The only air monitors operating at the time were mounted on the plant fence line, more than 800 feet from the fire and they were not downwind. Even if they had been in a more useful position, they were only able to measure carbon monoxide, hydrogen sulfide, flammable gasses and oxygen.
Sep 8th, 2015
Recognized And Generally Accepted Good Investigation Practice (RAGAGIP)
September 8, 2015
Set-up, Trigger, Exacerbation, Mitigation (STEM) Model/ Paradigm/Analogy
Measures shall be established to assure that whenever harm occurs the direct causation of the harm reflects that in order for an item to be harmed all of the following must have been true:
One: The situation was set-up for the harm to occur.
Two: There was a trigger for the actuation of the harm.
Three: The harm was made as bad as it was by later acting harmful conditions, behaviors, actions, and /or inactions.
Four: The harm was kept from being even worse than it was by beneficial conditions, behaviors, actions, and /or inactions.
At some point(s) in time the event resulting in the harm was an accident waiting to happen (AWTH). The situation lacked only a triggering/initiating/precipitating condition, behavior, action, or inaction. The stage had been set for the event. The prerequisites for the harmful event had been established. (Ironically, the prerequisites for safety had not been established.)
When the triggering/initiating condition, behavior, action, or inaction was supplied the event was put into action/progress.
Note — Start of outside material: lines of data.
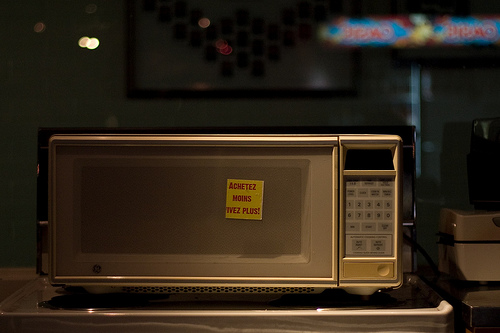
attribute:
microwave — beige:
[46, 116, 413, 306]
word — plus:
[223, 174, 270, 196]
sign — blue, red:
[329, 12, 496, 47]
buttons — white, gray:
[341, 175, 396, 257]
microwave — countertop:
[40, 125, 407, 297]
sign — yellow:
[224, 178, 265, 222]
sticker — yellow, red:
[224, 177, 262, 221]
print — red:
[224, 175, 262, 220]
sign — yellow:
[222, 176, 269, 223]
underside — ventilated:
[44, 276, 360, 310]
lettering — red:
[222, 174, 268, 225]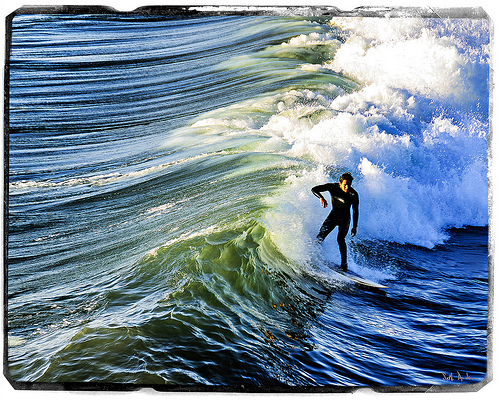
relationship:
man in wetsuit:
[309, 169, 361, 272] [316, 179, 362, 264]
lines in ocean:
[7, 13, 298, 337] [9, 10, 494, 382]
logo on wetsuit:
[337, 196, 344, 203] [311, 183, 358, 268]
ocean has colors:
[154, 100, 454, 356] [207, 193, 337, 356]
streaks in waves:
[193, 262, 479, 371] [203, 90, 348, 381]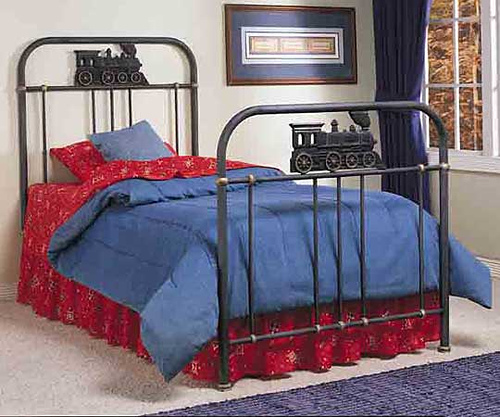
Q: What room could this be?
A: It is a bedroom.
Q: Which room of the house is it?
A: It is a bedroom.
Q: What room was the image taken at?
A: It was taken at the bedroom.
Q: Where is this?
A: This is at the bedroom.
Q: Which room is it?
A: It is a bedroom.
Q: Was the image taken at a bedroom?
A: Yes, it was taken in a bedroom.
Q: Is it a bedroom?
A: Yes, it is a bedroom.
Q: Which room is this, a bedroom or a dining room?
A: It is a bedroom.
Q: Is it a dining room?
A: No, it is a bedroom.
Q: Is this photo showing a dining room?
A: No, the picture is showing a bedroom.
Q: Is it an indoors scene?
A: Yes, it is indoors.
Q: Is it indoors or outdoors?
A: It is indoors.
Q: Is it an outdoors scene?
A: No, it is indoors.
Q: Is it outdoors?
A: No, it is indoors.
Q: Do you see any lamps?
A: No, there are no lamps.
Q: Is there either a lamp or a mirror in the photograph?
A: No, there are no lamps or mirrors.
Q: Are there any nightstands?
A: No, there are no nightstands.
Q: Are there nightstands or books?
A: No, there are no nightstands or books.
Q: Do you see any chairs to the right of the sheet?
A: No, there is a comforter to the right of the sheet.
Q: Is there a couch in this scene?
A: No, there are no couches.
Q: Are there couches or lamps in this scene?
A: No, there are no couches or lamps.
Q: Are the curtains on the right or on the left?
A: The curtains are on the right of the image.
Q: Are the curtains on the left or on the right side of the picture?
A: The curtains are on the right of the image.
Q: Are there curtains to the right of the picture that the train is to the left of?
A: Yes, there are curtains to the right of the picture.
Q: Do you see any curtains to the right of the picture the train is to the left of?
A: Yes, there are curtains to the right of the picture.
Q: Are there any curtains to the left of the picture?
A: No, the curtains are to the right of the picture.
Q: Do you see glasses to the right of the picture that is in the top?
A: No, there are curtains to the right of the picture.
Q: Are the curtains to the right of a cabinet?
A: No, the curtains are to the right of the picture.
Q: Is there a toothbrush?
A: No, there are no toothbrushes.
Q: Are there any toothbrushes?
A: No, there are no toothbrushes.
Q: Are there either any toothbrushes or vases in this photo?
A: No, there are no toothbrushes or vases.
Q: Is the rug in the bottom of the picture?
A: Yes, the rug is in the bottom of the image.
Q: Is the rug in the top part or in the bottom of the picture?
A: The rug is in the bottom of the image.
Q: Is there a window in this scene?
A: Yes, there is a window.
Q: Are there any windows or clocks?
A: Yes, there is a window.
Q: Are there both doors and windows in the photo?
A: No, there is a window but no doors.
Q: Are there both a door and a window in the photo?
A: No, there is a window but no doors.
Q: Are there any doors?
A: No, there are no doors.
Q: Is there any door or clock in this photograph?
A: No, there are no doors or clocks.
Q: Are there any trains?
A: Yes, there is a train.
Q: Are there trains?
A: Yes, there is a train.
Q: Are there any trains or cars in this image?
A: Yes, there is a train.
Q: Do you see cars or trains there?
A: Yes, there is a train.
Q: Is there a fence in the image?
A: No, there are no fences.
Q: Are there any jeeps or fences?
A: No, there are no fences or jeeps.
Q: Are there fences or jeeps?
A: No, there are no fences or jeeps.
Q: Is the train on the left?
A: Yes, the train is on the left of the image.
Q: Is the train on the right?
A: No, the train is on the left of the image.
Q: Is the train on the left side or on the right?
A: The train is on the left of the image.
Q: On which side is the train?
A: The train is on the left of the image.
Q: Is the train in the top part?
A: Yes, the train is in the top of the image.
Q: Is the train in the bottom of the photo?
A: No, the train is in the top of the image.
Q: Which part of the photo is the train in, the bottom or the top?
A: The train is in the top of the image.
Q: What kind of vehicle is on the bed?
A: The vehicle is a train.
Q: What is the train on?
A: The train is on the bed.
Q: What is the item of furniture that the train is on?
A: The piece of furniture is a bed.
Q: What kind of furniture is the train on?
A: The train is on the bed.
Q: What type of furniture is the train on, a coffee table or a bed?
A: The train is on a bed.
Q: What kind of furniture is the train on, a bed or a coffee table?
A: The train is on a bed.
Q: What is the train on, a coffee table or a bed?
A: The train is on a bed.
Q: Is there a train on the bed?
A: Yes, there is a train on the bed.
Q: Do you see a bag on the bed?
A: No, there is a train on the bed.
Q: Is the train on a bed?
A: Yes, the train is on a bed.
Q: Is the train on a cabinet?
A: No, the train is on a bed.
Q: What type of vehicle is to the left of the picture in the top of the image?
A: The vehicle is a train.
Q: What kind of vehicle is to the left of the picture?
A: The vehicle is a train.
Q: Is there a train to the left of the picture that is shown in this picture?
A: Yes, there is a train to the left of the picture.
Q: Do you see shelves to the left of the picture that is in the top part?
A: No, there is a train to the left of the picture.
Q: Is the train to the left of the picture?
A: Yes, the train is to the left of the picture.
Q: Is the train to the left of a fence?
A: No, the train is to the left of the picture.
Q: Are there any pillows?
A: Yes, there is a pillow.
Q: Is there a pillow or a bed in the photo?
A: Yes, there is a pillow.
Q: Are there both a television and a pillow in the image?
A: No, there is a pillow but no televisions.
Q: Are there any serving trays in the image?
A: No, there are no serving trays.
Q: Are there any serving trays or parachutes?
A: No, there are no serving trays or parachutes.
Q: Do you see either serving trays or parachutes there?
A: No, there are no serving trays or parachutes.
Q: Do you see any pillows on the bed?
A: Yes, there is a pillow on the bed.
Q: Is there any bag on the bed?
A: No, there is a pillow on the bed.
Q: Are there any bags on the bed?
A: No, there is a pillow on the bed.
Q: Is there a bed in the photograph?
A: Yes, there is a bed.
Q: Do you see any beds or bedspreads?
A: Yes, there is a bed.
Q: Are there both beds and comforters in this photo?
A: Yes, there are both a bed and a comforter.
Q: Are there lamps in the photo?
A: No, there are no lamps.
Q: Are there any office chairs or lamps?
A: No, there are no lamps or office chairs.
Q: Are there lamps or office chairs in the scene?
A: No, there are no lamps or office chairs.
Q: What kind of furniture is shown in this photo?
A: The furniture is a bed.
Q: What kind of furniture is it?
A: The piece of furniture is a bed.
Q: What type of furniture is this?
A: This is a bed.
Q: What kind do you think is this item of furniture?
A: This is a bed.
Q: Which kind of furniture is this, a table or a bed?
A: This is a bed.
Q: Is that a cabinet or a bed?
A: That is a bed.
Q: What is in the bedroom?
A: The bed is in the bedroom.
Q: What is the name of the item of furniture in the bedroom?
A: The piece of furniture is a bed.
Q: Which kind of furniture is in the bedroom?
A: The piece of furniture is a bed.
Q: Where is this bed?
A: The bed is in the bedroom.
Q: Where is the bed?
A: The bed is in the bedroom.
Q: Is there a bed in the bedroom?
A: Yes, there is a bed in the bedroom.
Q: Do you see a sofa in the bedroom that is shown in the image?
A: No, there is a bed in the bedroom.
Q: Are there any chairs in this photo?
A: No, there are no chairs.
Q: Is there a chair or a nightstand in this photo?
A: No, there are no chairs or nightstands.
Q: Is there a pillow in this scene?
A: Yes, there is a pillow.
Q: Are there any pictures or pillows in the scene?
A: Yes, there is a pillow.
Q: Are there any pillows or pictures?
A: Yes, there is a pillow.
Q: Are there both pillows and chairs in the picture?
A: No, there is a pillow but no chairs.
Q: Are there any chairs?
A: No, there are no chairs.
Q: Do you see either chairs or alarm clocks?
A: No, there are no chairs or alarm clocks.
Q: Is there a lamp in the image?
A: No, there are no lamps.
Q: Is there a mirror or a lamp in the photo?
A: No, there are no lamps or mirrors.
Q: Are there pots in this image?
A: No, there are no pots.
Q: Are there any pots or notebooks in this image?
A: No, there are no pots or notebooks.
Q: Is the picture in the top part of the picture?
A: Yes, the picture is in the top of the image.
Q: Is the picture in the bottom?
A: No, the picture is in the top of the image.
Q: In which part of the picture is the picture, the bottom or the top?
A: The picture is in the top of the image.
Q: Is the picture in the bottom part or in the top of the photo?
A: The picture is in the top of the image.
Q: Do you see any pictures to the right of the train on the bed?
A: Yes, there is a picture to the right of the train.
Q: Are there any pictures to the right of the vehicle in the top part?
A: Yes, there is a picture to the right of the train.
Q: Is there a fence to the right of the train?
A: No, there is a picture to the right of the train.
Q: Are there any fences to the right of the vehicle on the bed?
A: No, there is a picture to the right of the train.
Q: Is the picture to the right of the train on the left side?
A: Yes, the picture is to the right of the train.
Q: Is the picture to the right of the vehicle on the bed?
A: Yes, the picture is to the right of the train.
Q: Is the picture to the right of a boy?
A: No, the picture is to the right of the train.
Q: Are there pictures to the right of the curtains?
A: No, the picture is to the left of the curtains.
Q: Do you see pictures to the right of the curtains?
A: No, the picture is to the left of the curtains.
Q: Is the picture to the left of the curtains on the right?
A: Yes, the picture is to the left of the curtains.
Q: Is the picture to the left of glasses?
A: No, the picture is to the left of the curtains.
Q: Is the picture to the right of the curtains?
A: No, the picture is to the left of the curtains.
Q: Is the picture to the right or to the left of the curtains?
A: The picture is to the left of the curtains.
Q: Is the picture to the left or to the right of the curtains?
A: The picture is to the left of the curtains.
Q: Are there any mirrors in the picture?
A: No, there are no mirrors.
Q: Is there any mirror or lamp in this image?
A: No, there are no mirrors or lamps.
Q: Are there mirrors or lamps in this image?
A: No, there are no mirrors or lamps.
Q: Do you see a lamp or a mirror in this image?
A: No, there are no mirrors or lamps.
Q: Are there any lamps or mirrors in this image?
A: No, there are no mirrors or lamps.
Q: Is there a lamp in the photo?
A: No, there are no lamps.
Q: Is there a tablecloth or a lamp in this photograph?
A: No, there are no lamps or tablecloths.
In the absence of additional conditions, behaviors, actions, and/or inactions it would have self-terminated in some particular harm.
But there are usually additional exacerbating/aggravating/worsening conditions, behaviors, actions, and/or inactions that compound the harm.
And there are usually additional beneficial/mitigating/limiting conditions, behaviors, actions, and/or inactions that bound the harm, keeping it from being worse than it was.
• Breakdown of Direct Causation
Every effect/ phenomenon/ result/ consequence/ outcome is the direct result of a set of conditions, behaviors, actions, and/or inactions that is broken down into subsets of the set-up/ predisposition, the trigger/ initiation/ activation, the exacerbation/ aggravation /worsening, and the mitigation/ limitation/ arresting/ termination.
• Accident Waiting to Happen
Every harmful event was an accident waiting to happen, which had all of the set-up/ predisposition in existence and was lacking only a triggering/ activating/ initiating condition, behavior, action, or inaction.
• Quality / Safety Shortfalls/ Failures
An inescapable fact is that quality/ safety shortfalls/ failures are the result of not meeting requirements and/or the requirements being inadequate to forestall the shortfall.
• Prerequisite Inadequacies
An inescapable fact is that when the initiation of an activity/ task/ job results in harm the specified prerequisites for the activity were not properly accomplished and/or they were not properly specified.
Bayer Crop Sciences Explosion
Apollo XIII was an accident waiting to happen from the 64 Volt application up until the oxygen tank activation.
Challenger was an accident waiting to happen from the time the ambient temperature was harmful to the O-ring until the launch.
Chernobyl was an accident waiting to happen from the power reduction until the stopping of the recirculation pumps.
Fukushima was an accident waiting to happen from the time there were enough fission products to support a meltdown.
Down Home Story:
A friend of mine used to put items on top of his car while he was fumbling for keys, etc. One day he bought himself an expensive bottle of scotch whiskey and, per his custom, he put it on top of his car while fumbling for keys. Just then an old friend walked up and stopped for a chat. My friend forgot about the scotch.
As he drove off he heard the bottle break against the parking lot black top!
He realized that the custom of putting items on top of his car was an accident waiting to happen and he had been doing it for years.
If a person puts oneself in an AWTH often enough or for long enough the occurrence of the accident is not left to chance.